FAQ'sJohnson Electric Coil Company
Frequently Asked Questions
What Is a Three-Phase Transformer and Where Are Three-Phase Transformers Used?
An electric power grid distributes power from the electrical utility to residential buildings, schools, and commercial and industrial properties along the way. While single-family homes typically require only single-phase power, buildings with electrical needs involving high-power equipment like industrial machinery, heavy-duty power protection equipment and uninterruptible power supplies, semiconductor and ion beam systems, or large-scale information systems consistently use three-phase power.

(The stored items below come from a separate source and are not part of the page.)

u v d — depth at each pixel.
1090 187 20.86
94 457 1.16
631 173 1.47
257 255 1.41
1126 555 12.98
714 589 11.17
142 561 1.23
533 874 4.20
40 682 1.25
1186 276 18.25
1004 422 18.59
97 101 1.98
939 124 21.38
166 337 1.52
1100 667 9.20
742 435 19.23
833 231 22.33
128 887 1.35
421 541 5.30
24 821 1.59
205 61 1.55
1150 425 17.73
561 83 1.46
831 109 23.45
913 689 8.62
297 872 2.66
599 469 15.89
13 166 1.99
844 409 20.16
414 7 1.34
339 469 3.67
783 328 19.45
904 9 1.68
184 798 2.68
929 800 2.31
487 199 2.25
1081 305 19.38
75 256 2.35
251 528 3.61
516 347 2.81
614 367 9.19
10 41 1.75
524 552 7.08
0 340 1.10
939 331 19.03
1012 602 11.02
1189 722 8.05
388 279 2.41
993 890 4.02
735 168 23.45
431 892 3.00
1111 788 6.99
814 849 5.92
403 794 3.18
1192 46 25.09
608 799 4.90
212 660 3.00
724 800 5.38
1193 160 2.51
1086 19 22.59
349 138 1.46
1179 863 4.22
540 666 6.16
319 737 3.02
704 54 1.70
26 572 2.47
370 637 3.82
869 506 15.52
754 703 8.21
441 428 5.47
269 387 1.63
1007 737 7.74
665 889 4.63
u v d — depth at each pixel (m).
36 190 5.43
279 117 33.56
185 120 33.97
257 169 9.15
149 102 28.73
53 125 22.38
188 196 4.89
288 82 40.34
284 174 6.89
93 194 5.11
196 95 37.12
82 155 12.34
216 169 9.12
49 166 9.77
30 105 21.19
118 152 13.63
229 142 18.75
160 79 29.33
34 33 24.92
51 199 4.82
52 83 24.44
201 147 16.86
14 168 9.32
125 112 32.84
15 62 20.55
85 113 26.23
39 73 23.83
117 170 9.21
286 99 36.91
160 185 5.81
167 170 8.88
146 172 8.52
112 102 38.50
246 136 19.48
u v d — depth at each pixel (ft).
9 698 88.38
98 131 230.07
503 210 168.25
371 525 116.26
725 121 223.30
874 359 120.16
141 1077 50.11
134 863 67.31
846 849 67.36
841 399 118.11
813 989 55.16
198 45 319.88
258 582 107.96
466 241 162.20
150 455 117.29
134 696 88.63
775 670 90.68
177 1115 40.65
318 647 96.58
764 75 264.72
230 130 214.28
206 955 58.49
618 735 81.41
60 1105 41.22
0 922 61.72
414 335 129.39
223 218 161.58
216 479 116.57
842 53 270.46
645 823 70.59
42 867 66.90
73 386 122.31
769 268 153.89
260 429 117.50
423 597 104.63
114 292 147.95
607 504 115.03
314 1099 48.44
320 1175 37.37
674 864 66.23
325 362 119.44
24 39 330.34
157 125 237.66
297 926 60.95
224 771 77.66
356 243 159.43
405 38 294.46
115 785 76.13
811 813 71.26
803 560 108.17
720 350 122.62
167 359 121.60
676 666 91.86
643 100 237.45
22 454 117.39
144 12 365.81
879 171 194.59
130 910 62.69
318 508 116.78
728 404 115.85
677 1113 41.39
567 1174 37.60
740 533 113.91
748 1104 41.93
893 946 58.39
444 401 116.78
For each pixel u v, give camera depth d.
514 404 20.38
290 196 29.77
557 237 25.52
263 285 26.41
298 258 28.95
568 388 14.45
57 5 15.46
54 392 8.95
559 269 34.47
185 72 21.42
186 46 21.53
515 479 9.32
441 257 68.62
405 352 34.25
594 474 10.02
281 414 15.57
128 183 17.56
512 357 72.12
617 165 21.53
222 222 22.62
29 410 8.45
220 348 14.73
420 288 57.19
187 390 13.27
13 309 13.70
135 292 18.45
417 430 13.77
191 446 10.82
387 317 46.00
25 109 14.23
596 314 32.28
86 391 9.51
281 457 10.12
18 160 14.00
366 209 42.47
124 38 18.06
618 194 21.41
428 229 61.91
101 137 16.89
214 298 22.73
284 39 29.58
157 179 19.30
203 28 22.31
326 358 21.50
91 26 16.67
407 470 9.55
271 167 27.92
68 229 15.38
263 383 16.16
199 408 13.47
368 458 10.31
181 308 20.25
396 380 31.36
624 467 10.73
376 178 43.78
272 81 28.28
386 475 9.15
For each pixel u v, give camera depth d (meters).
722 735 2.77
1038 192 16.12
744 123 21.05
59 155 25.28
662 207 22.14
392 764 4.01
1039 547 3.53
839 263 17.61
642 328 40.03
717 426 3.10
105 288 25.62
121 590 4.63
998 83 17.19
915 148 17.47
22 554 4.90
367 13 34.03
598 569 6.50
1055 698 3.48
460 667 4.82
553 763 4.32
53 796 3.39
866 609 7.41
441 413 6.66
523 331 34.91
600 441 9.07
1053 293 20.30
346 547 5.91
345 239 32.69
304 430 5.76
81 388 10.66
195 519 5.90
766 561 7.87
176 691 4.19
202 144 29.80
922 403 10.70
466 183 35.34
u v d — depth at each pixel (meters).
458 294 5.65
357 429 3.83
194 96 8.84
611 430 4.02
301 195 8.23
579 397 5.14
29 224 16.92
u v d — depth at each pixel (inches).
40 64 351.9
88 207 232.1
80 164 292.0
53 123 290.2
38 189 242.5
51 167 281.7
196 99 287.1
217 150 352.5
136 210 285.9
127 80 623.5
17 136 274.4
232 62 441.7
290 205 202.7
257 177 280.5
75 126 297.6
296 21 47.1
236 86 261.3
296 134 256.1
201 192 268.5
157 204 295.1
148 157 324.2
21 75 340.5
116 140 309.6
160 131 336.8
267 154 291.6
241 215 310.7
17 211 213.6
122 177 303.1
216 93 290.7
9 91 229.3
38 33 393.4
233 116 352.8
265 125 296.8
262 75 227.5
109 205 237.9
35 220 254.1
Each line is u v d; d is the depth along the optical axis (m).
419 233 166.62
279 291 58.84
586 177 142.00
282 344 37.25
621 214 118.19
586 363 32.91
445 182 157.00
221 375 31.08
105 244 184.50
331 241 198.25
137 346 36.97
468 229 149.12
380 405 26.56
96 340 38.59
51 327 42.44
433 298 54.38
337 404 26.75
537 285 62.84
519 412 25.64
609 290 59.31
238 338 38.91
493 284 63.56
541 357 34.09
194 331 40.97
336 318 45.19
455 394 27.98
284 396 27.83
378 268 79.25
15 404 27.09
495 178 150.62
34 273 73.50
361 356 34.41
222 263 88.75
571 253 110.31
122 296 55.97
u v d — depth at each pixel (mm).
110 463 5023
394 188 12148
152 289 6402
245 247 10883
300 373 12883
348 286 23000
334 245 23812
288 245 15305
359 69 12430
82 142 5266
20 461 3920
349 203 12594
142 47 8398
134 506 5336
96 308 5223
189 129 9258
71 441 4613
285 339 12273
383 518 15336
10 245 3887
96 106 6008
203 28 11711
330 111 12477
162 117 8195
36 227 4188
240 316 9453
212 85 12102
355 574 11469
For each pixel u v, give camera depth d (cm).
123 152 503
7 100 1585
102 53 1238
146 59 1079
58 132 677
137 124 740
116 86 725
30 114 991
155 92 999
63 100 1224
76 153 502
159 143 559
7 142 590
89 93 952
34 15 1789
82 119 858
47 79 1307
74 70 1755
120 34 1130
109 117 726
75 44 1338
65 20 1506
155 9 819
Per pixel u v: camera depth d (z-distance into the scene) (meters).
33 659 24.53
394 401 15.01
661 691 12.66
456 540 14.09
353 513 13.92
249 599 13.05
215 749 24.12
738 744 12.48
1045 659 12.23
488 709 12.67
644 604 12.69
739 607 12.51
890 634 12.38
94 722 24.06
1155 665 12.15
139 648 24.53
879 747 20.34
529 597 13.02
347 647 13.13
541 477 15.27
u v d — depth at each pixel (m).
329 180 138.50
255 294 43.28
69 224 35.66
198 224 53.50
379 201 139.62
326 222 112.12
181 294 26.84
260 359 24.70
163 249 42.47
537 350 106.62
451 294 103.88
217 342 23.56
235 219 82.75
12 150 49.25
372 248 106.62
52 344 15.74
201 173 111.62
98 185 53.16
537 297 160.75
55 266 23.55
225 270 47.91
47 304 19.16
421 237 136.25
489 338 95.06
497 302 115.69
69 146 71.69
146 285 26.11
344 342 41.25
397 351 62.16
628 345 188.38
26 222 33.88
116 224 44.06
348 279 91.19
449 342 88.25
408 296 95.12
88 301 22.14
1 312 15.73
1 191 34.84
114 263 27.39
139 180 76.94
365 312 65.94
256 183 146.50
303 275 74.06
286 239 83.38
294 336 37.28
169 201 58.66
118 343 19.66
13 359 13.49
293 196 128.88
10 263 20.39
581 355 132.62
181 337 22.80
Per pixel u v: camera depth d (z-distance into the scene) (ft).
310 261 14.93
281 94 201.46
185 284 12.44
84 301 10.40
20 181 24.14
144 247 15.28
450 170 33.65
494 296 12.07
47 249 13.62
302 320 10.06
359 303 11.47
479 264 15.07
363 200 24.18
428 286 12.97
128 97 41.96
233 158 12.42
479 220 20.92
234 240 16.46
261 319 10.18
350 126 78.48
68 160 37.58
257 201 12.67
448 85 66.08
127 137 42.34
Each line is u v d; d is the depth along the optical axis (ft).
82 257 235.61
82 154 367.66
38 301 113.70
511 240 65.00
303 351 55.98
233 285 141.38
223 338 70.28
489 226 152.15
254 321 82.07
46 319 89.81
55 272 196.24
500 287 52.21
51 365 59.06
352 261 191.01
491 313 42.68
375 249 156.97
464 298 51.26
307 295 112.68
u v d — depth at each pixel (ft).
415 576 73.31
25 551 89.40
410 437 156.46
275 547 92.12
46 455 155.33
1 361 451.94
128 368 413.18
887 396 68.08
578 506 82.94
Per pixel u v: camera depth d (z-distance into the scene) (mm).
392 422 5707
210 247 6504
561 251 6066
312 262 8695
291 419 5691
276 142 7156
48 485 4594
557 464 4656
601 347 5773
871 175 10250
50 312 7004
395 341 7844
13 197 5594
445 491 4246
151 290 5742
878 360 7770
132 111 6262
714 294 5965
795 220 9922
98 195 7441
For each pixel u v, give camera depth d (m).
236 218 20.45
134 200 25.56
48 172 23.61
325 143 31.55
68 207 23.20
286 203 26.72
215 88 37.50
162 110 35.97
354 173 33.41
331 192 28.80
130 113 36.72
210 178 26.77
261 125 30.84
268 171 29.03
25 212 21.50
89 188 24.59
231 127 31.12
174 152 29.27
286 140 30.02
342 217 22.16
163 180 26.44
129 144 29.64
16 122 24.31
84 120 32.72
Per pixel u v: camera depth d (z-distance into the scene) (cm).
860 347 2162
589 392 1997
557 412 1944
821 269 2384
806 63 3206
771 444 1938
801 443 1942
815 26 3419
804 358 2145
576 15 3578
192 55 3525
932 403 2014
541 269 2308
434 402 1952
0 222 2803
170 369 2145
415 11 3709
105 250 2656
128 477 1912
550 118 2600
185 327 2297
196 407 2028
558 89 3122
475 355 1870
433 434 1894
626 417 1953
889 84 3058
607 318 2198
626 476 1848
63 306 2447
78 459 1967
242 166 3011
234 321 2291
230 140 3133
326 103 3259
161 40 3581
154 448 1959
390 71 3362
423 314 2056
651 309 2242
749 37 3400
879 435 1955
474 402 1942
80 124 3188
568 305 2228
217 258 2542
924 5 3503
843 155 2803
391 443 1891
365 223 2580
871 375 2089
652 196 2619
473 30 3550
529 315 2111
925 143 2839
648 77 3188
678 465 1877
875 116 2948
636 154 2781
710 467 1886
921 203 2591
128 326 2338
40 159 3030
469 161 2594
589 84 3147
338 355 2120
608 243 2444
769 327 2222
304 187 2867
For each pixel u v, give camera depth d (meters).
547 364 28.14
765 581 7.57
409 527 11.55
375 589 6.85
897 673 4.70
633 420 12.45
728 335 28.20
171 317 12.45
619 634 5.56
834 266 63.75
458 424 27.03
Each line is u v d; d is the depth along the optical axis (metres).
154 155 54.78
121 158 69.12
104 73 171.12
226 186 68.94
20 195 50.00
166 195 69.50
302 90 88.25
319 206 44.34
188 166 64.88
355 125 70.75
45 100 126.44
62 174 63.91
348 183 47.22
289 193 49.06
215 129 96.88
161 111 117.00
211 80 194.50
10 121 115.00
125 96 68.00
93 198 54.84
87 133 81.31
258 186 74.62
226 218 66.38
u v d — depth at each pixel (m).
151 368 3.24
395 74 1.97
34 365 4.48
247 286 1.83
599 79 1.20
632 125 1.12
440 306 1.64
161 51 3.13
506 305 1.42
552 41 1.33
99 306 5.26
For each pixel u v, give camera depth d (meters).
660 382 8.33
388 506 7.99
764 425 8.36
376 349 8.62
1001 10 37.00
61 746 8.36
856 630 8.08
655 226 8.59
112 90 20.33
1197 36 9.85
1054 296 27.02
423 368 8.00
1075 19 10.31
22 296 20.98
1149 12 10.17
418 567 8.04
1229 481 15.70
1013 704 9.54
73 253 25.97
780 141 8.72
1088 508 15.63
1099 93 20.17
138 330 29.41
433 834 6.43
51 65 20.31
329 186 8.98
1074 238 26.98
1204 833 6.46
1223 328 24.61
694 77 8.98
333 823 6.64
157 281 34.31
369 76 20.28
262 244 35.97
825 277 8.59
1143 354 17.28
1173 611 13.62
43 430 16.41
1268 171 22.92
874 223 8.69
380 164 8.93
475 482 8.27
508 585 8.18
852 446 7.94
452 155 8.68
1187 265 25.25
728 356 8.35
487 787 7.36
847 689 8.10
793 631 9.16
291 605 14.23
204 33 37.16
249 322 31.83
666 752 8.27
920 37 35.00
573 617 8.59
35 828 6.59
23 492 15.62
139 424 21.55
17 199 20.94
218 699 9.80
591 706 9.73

As the name suggests, three-phase transformers are designed to transform the line or input voltage supplied by a three-phase source to the voltage required by a three-phase load on the output side. Where step down transformers deliver a lower secondary or output voltage than the primary or input voltage, step up transformers do the opposite. In other cases, where the available line voltage matches that of a machine or system, a transformer is often needed to isolate and therefore protect the equipment under load or other downstream components in the circuit from various disturbances and electrical noise on the line side that might otherwise compromise performance or shorten their useful life. A three-phase transformer can also be designed to deliver a given output voltage across a range of input voltages to accommodate variations in line voltage, step-up or step-down, from one location to another. A custom-designed three-phase transformer can be configured to supply a combination of relatively balanced single-phase loads or a low-power single-phase component in addition to its main three-phase load as well.
Can a Transformer Convert Single Phase to Three Phase?
Although single-phase power can be derived from a three-phase power source, a transformer cannot convert single-phase power to three-phase power. Converting single-phase power to three-phase power requires either a phase converter or a variable frequency drive.
Although a transformer does not function as a phase-changing device or transform single-phase input power into three-phase out, transformers can be designed for connection to other phase configurations besides single-phase and three-phase, including two-phase, six-phase, or even 24-phase for certain DC rectification transformers. Commonly, a single-phase component can be connected to only one of three phases of a three-phase power source. In addition to powering a large three-phase load, for instance, one leg of a three-phase transformer is often used to feed a low power single-phase load, such as a cooling fan.
Voltage into a three-phase application can be stepped up or down as required by either:
Connecting three single-phase transformers—having one coil and core each—
together, thus forming a “three-phase transformer bank,” or,
Using a single three-phase transformer—having three coils, one for each phase—
assembled onto a single laminated core.
To be compatible with a three-phase supply, three single-phase transformers can be connected together in a way that functions electrically like a three-phase transformer. That is, if the primary windings of three single-phase transformers are properly interconnected into a delta or wye configuration and the same is done with the secondary windings, they will operate much like a three-phase transformer, using three-phase power in to deliver three-phase power out.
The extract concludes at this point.